# Task objective:
Look through the data below and extract, unchanged, the lines from the one that contains "u v d — depth at each pixel (ft)." to the one that contains "482 196 34.35", both included.

# Collection entries:
+-------+
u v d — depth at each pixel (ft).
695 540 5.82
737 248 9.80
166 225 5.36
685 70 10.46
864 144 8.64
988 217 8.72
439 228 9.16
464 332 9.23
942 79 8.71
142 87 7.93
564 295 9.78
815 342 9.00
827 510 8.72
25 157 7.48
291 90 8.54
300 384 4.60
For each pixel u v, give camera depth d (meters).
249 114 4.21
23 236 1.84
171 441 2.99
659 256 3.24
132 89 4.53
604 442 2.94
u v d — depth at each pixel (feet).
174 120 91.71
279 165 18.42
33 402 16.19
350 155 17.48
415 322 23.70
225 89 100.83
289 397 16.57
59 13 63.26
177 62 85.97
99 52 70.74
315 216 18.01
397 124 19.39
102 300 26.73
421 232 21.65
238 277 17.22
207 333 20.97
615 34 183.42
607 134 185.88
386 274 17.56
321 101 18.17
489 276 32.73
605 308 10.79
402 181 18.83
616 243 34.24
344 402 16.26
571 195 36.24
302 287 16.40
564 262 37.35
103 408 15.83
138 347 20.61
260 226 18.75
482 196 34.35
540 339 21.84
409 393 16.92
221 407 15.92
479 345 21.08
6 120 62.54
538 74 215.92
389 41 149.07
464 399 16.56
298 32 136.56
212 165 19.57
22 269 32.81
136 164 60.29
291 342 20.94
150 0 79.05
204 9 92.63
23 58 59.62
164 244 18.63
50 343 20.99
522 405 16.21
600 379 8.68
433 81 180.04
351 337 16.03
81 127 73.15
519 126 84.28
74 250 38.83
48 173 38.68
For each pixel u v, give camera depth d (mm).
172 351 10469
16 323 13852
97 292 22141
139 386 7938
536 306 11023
+-------+
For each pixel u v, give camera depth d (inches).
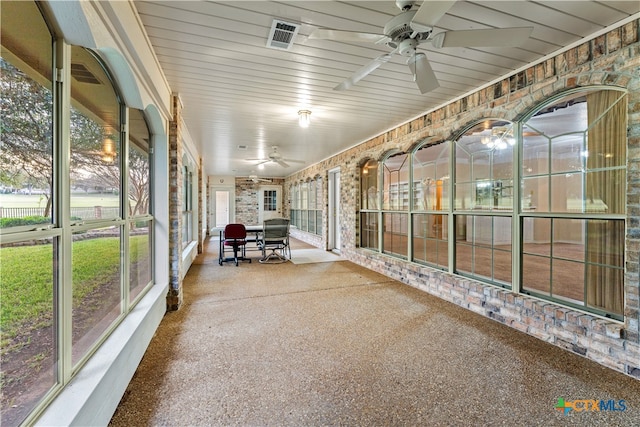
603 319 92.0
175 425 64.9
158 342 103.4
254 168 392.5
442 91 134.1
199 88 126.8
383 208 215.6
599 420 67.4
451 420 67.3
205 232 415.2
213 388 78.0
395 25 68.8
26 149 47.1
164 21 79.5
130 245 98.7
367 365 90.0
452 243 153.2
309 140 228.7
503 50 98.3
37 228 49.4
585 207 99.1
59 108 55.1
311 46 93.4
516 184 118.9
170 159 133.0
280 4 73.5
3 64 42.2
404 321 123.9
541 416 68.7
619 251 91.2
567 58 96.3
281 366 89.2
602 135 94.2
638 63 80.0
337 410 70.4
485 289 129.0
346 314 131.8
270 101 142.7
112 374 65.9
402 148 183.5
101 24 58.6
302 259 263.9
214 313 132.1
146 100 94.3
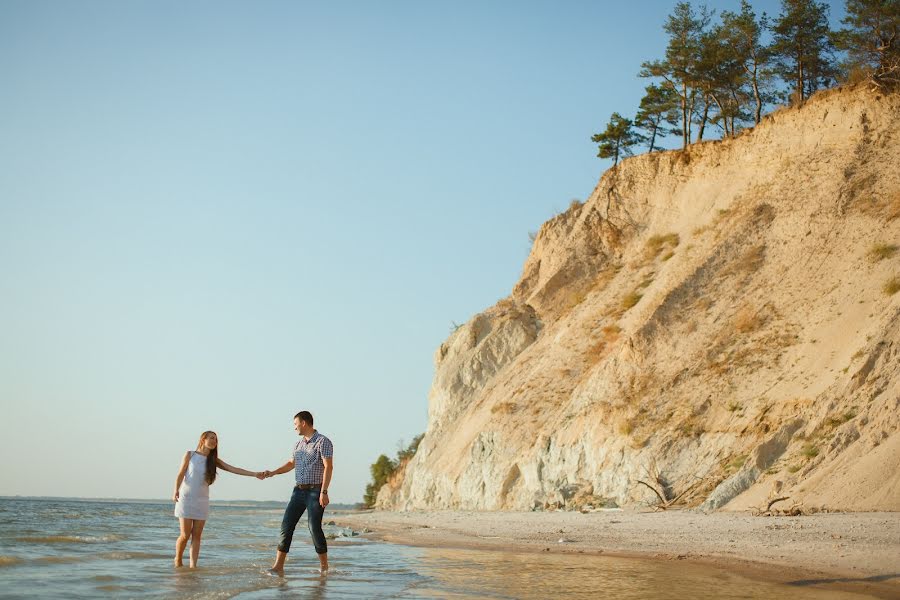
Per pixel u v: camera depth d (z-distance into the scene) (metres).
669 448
+-------+
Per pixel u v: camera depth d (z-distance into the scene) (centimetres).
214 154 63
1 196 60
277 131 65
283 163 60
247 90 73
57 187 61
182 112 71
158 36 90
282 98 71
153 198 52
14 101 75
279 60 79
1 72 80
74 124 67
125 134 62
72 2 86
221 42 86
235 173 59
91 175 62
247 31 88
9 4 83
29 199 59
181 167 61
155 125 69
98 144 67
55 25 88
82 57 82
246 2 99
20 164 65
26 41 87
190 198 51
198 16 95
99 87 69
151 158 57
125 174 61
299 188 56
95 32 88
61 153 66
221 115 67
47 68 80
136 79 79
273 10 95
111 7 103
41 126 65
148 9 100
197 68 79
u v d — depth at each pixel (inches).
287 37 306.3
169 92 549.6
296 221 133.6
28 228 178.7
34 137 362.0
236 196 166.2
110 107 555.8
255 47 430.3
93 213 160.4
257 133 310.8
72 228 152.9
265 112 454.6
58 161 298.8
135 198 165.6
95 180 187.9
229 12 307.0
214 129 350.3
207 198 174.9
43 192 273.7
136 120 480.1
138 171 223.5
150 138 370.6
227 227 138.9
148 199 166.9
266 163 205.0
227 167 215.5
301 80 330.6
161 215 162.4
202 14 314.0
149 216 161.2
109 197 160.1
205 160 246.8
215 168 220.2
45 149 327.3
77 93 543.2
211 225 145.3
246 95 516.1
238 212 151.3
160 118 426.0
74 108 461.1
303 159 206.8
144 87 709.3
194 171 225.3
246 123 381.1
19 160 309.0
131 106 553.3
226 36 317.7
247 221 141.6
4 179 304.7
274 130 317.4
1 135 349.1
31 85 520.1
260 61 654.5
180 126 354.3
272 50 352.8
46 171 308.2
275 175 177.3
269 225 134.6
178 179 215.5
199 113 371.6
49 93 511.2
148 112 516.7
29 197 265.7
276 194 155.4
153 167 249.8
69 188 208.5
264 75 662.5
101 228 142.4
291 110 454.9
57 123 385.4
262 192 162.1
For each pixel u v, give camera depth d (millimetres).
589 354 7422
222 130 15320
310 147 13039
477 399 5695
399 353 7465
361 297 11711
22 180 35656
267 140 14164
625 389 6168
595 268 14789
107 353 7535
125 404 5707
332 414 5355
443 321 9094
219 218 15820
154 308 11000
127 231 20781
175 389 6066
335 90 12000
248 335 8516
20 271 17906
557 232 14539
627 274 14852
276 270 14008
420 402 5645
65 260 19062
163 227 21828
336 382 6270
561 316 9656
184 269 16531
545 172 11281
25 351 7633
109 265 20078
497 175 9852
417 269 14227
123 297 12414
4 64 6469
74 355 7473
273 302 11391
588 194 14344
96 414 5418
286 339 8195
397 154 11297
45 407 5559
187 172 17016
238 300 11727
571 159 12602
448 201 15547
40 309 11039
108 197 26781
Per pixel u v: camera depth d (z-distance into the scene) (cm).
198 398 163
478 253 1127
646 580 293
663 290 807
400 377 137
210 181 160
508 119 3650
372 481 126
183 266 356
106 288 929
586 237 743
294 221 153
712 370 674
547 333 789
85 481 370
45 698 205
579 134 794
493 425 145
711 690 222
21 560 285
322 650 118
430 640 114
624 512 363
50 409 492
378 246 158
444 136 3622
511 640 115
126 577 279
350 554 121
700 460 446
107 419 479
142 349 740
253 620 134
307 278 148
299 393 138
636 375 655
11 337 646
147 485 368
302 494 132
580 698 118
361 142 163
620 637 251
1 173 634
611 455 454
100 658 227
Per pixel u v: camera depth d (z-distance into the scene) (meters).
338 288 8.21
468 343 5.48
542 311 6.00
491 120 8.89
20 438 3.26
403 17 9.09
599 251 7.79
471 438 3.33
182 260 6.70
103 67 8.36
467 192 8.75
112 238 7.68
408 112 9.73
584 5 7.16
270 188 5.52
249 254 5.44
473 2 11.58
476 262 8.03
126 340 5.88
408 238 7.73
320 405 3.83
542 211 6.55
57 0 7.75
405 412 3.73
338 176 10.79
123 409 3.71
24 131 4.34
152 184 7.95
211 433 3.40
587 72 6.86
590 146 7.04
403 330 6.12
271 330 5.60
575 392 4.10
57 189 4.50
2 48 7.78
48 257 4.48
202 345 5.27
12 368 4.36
+-------+
# Task answer:
u v d — depth at each pixel (ft).
695 540 5.82
737 248 9.80
166 225 5.36
685 70 10.46
864 144 8.64
988 217 8.72
439 228 9.16
464 332 9.23
942 79 8.71
142 87 7.93
564 295 9.78
815 342 9.00
827 510 8.72
25 157 7.48
291 90 8.54
300 384 4.60
For each pixel u v, give camera depth d (meters).
249 114 4.21
23 236 1.84
171 441 2.99
659 256 3.24
132 89 4.53
604 442 2.94
u v d — depth at each pixel (feet).
174 120 91.71
279 165 18.42
33 402 16.19
350 155 17.48
415 322 23.70
225 89 100.83
289 397 16.57
59 13 63.26
177 62 85.97
99 52 70.74
315 216 18.01
397 124 19.39
102 300 26.73
421 232 21.65
238 277 17.22
207 333 20.97
615 34 183.42
607 134 185.88
386 274 17.56
321 101 18.17
489 276 32.73
605 308 10.79
402 181 18.83
616 243 34.24
344 402 16.26
571 195 36.24
302 287 16.40
564 262 37.35
103 408 15.83
138 347 20.61
260 226 18.75
482 196 34.35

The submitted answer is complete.